[Page-level text extractions]

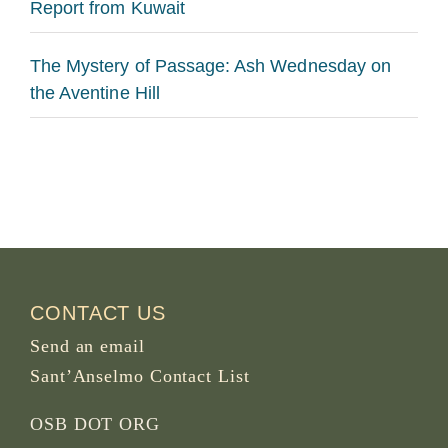
Report from Kuwait
The Mystery of Passage: Ash Wednesday on
the Aventine Hill
CONTACT US
Send an email
Sant’Anselmo Contact List
OSB DOT ORG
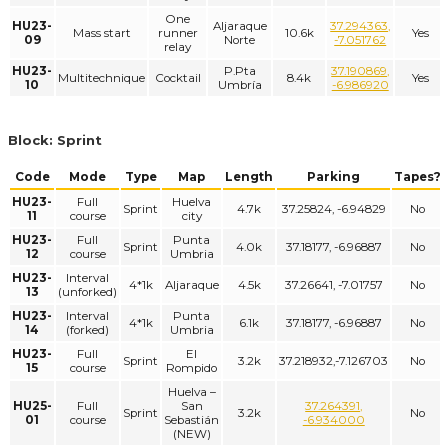
One
HU23-
Aljaraque
37.294363,
Mass start
runner
10.6k
Yes
09
Norte
-7.051762
relay
HU23-
P.Pta
37.190869,
Multitechnique
Cocktail
8.4k
Yes
10
Umbría
-6.986920
Block: Sprint
Code
Mode
Type
Map
Length
Parking
Tapes?
HU23-
Full
Huelva
Sprint
4.7k
37.25824, -6.94829
No
11
course
city
HU23-
Full
Punta
Sprint
4.0k
37.18177, -6.96887
No
12
course
Umbria
HU23-
Interval
4*1k
Aljaraque
4.5k
37.26641, -7.01757
No
13
(unforked)
HU23-
Interval
Punta
4*1k
6.1k
37.18177, -6.96887
No
14
(forked)
Umbria
HU23-
Full
El
Sprint
3.2k
37.218932,-7.126703
No
15
course
Rompido
Huelva –
HU25-
Full
San
37.264391,
Sprint
3.2k
No
01
course
Sebastián
-6.934000
(NEW)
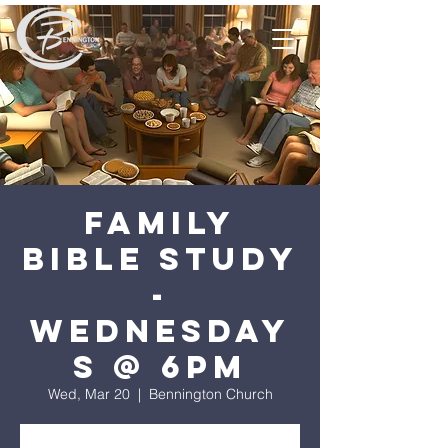
Family
Bible Study
-
Wednesday
s @ 6pm
Wed, Mar 20
  |  
Bennington Church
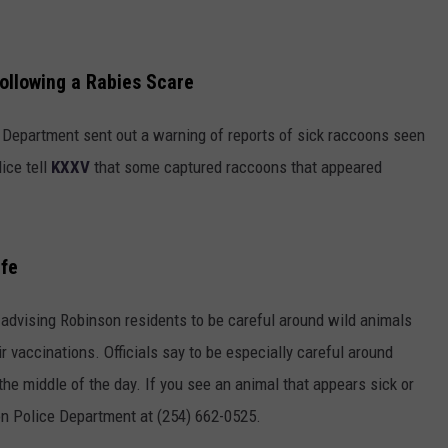
ollowing a Rabies Scare
 Department sent out a warning of reports of sick raccoons seen
ice tell
KXXV
that some captured raccoons that appeared
ife
 advising Robinson residents to be careful around wild animals
r vaccinations. Officials say to be especially careful around
the middle of the day. If you see an animal that appears sick or
son Police Department at (254) 662-0525.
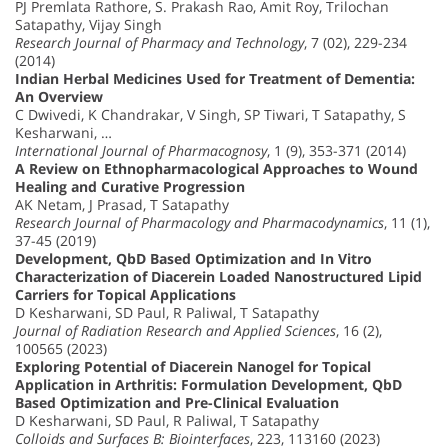
PJ Premlata Rathore, S. Prakash Rao, Amit Roy, Trilochan
Satapathy, Vijay Singh
Research Journal of Pharmacy and Technology
, 7 (02), 229-234
(2014)
Indian Herbal Medicines Used for Treatment of Dementia:
An Overview
C Dwivedi, K Chandrakar, V Singh, SP Tiwari, T Satapathy, S
Kesharwani, …
International Journal of Pharmacognosy
, 1 (9), 353-371 (2014)
A Review on Ethnopharmacological Approaches to Wound
Healing and Curative Progression
AK Netam, J Prasad, T Satapathy
Research Journal of Pharmacology and Pharmacodynamics
, 11 (1),
37-45 (2019)
Development, QbD Based Optimization and In Vitro
Characterization of Diacerein Loaded Nanostructured Lipid
Carriers for Topical Applications
D Kesharwani, SD Paul, R Paliwal, T Satapathy
Journal of Radiation Research and Applied Sciences
, 16 (2),
100565 (2023)
Exploring Potential of Diacerein Nanogel for Topical
Application in Arthritis: Formulation Development, QbD
Based Optimization and Pre-Clinical Evaluation
D Kesharwani, SD Paul, R Paliwal, T Satapathy
Colloids and Surfaces B: Biointerfaces
, 223, 113160 (2023)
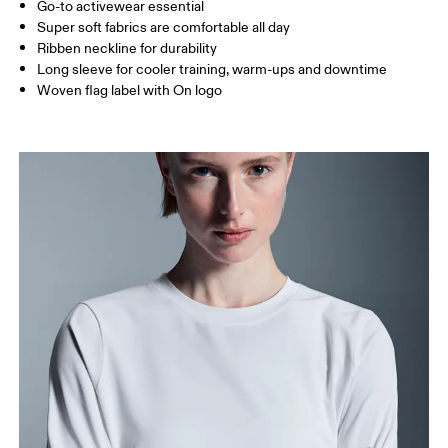
Go-to activewear essential
Super soft fabrics are comfortable all day
Ribben neckline for durability
How to measure
Long sleeve for cooler training, warm-ups and downtime
Woven flag label with On logo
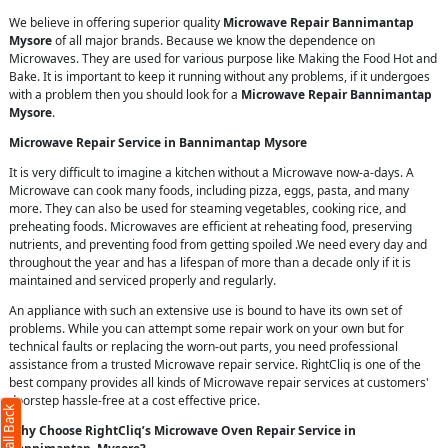
We believe in offering superior quality
Microwave Repair Bannimantap
Mysore
of all major brands. Because we know the dependence on
Microwaves. They are used for various purpose like Making the Food Hot and
Bake. It is important to keep it running without any problems, if it undergoes
with a problem then you should look for a
Microwave Repair Bannimantap
Mysore
.
Microwave Repair Service in Bannimantap Mysore
It is very difficult to imagine a kitchen without a Microwave now-a-days. A
Microwave can cook many foods, including pizza, eggs, pasta, and many
more. They can also be used for steaming vegetables, cooking rice, and
preheating foods. Microwaves are efficient at reheating food, preserving
nutrients, and preventing food from getting spoiled .We need every day and
throughout the year and has a lifespan of more than a decade only if it is
maintained and serviced properly and regularly.
An appliance with such an extensive use is bound to have its own set of
problems. While you can attempt some repair work on your own but for
technical faults or replacing the worn-out parts, you need professional
assistance from a trusted Microwave repair service. RightCliq is one of the
best company provides all kinds of Microwave repair services at customers'
doorstep hassle-free at a cost effective price.
Why Choose RightCliq’s Microwave Oven Repair Service in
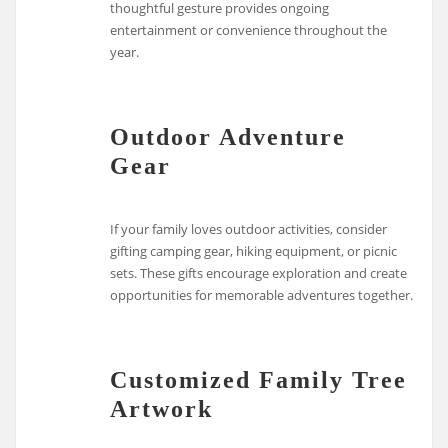
thoughtful gesture provides ongoing
entertainment or convenience throughout the
year.
Outdoor Adventure
Gear
If your family loves outdoor activities, consider
gifting camping gear, hiking equipment, or picnic
sets. These gifts encourage exploration and create
opportunities for memorable adventures together.
Customized Family Tree
Artwork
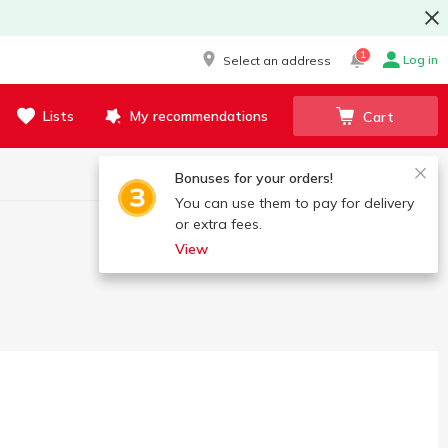
1
Log in
Select an address
Lists
My recommendations
Cart
Bonuses for your orders!
You can use them to pay for delivery
or extra fees.
View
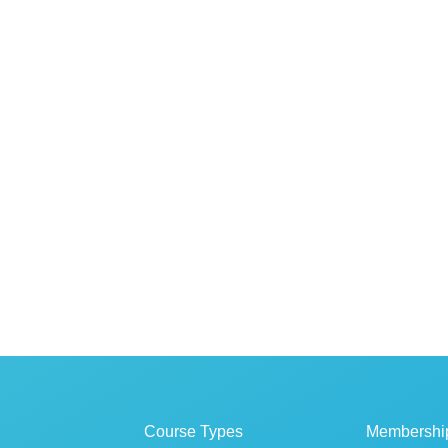
Course Types
Membershi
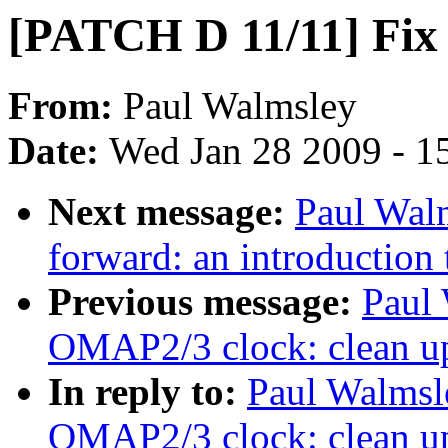
[PATCH D 11/11] Fix 
From:
Paul Walmsley
Date:
Wed Jan 28 2009 - 1
Next message:
Paul Wal
forward: an introduction t
Previous message:
Paul
OMAP2/3 clock: clean u
In reply to:
Paul Walmsl
OMAP2/3 clock: clean u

WORK ITEM
Please reproduce the lines from the line with "Microwave Repair Service in" to the line with "maintained and serviced", both ends included, exactly as they appear above.

FINISHED EXERCISE
Microwave Repair Service in Bannimantap Mysore
It is very difficult to imagine a kitchen without a Microwave now-a-days. A
Microwave can cook many foods, including pizza, eggs, pasta, and many
more. They can also be used for steaming vegetables, cooking rice, and
preheating foods. Microwaves are efficient at reheating food, preserving
nutrients, and preventing food from getting spoiled .We need every day and
throughout the year and has a lifespan of more than a decade only if it is
maintained and serviced properly and regularly.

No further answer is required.